In der türkischen Stadt Kütahya sollen junge Ehepaare über "Ehe und Familienleben" informiert werden. Die Stadtverwaltung gibt Hinweise wie den, dass Frauen, die während des Geschlechtsaktes reden, stotternde Kinder zur Welt bringen.
Einmal abgesehen davon, dass der Autor der Broschüre davon auszugehen scheint, dass jeder Sex zu einem Kind führt, ist es eine Unverschämtheit, dass er glaubt, unter die Bettdecken der Jungverheirateten schauen zu müssen. Doch gut, wenn junge, nicht aufgeklärte (weil gläubig erzogene) Menschen das erste mal "dürfen", dann mag Aufklärung angemessen sein.
Doch das, was die Stadtverwaltung von Kütahya den jungen Eheleuten rät, brachte das ganze Land auf. So gibt es für den (immerhin bereits verheirateten Mann) den Rat, sich doch bitteschön eine "gebärfreudige, liebenswürdige" Frau auszusuchen, aber sie soll Jungfrau sein. Schwierig, das einzuschätzen, wenn man noch nie Sex hatte und die Frau auch erst bei der Hochzeitsfeier kennenlernte.
Der Frau wird mitgeteilt: "Wenn du als Ehefrau beim Sex sprichst, wird dein Kind stottern." Das ist nicht nur völliger Blödsinn, das sagt vor allem etwas über das Frauenbild des Verfassers aus.
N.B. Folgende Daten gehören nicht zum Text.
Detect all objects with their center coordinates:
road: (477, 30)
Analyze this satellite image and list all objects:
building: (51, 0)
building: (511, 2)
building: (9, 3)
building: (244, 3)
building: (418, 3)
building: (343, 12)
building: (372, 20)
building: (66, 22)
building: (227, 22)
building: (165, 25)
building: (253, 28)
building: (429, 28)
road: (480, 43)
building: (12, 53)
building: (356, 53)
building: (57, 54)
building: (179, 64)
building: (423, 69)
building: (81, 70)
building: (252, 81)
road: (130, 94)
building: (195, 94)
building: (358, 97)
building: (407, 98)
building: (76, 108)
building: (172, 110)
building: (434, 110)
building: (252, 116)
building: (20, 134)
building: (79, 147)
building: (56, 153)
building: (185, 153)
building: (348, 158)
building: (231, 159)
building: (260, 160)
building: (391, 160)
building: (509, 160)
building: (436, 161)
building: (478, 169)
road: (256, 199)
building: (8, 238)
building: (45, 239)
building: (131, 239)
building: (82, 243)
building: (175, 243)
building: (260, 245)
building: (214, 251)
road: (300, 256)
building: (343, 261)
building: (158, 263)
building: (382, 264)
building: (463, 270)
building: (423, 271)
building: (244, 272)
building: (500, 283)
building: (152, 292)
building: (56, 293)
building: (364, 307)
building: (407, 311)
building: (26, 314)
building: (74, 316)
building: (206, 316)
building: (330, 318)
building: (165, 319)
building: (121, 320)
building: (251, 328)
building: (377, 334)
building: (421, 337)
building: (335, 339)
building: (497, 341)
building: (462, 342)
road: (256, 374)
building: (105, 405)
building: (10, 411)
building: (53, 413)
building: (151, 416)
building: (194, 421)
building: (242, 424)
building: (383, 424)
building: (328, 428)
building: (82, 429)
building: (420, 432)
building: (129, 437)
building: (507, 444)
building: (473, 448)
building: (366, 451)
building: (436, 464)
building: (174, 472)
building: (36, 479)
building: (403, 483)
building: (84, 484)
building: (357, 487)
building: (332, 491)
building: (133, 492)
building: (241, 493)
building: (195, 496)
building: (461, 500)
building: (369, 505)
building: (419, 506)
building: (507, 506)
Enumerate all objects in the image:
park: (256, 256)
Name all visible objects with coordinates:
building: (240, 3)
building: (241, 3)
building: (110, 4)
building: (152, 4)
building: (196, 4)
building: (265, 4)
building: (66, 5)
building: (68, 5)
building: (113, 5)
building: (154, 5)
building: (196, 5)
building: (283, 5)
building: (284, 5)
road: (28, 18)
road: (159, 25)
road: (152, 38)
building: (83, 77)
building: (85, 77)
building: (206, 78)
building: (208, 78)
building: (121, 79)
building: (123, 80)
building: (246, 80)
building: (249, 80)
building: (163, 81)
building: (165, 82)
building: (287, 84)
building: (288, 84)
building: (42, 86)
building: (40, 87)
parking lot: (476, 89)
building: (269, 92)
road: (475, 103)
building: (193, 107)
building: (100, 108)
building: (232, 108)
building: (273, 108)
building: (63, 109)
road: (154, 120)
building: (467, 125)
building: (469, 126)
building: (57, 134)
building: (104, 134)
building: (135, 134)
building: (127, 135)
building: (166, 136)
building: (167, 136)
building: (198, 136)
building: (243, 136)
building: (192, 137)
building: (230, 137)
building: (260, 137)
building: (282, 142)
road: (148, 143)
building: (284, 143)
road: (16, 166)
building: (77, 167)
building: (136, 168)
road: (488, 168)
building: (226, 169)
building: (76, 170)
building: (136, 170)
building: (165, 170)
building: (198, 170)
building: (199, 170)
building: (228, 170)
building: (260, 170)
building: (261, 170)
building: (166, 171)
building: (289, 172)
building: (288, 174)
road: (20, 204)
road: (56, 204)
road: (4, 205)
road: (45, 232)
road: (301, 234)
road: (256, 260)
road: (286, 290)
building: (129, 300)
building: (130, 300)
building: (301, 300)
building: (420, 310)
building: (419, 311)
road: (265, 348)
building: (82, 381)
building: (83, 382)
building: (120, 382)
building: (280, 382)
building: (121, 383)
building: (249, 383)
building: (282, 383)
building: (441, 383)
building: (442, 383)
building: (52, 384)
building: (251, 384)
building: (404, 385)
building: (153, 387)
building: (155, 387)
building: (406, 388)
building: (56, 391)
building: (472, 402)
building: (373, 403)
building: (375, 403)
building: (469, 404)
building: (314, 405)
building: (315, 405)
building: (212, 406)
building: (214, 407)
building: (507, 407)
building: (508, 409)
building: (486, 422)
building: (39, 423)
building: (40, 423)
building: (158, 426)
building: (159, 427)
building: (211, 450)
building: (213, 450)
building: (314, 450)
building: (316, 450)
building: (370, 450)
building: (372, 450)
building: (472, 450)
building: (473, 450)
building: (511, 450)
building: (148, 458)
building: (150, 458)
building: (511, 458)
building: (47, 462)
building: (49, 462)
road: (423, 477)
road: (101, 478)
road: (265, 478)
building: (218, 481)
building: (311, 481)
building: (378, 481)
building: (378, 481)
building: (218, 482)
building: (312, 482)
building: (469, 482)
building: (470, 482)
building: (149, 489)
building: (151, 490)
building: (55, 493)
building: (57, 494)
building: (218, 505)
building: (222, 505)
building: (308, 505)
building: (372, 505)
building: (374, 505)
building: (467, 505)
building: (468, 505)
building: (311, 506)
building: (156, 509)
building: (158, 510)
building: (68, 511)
Hier liest man, was hierzulande seit einen knappen halben Jahrhundert durch die (sexuelle) Aufklärung nur noch Lachanfälle auslösen würde (es sei denn, man ist Mitglied einer ebenso fundamentalistischen Sekte).
Das wird fortgeführt in dem Rat, dass sich der Mann – wenn sich die Frau nicht unterwerfen will – eine zweite nehmen solle, die die erste zur Räson bringen soll. Appelliert wird dabei auch an die innermännliche Solidarität: Denn es "sollte der Mann sich nicht sofort scheiden lassen, damit diese Frau nicht auch noch zum Verhängnis für einen anderen Mann wird."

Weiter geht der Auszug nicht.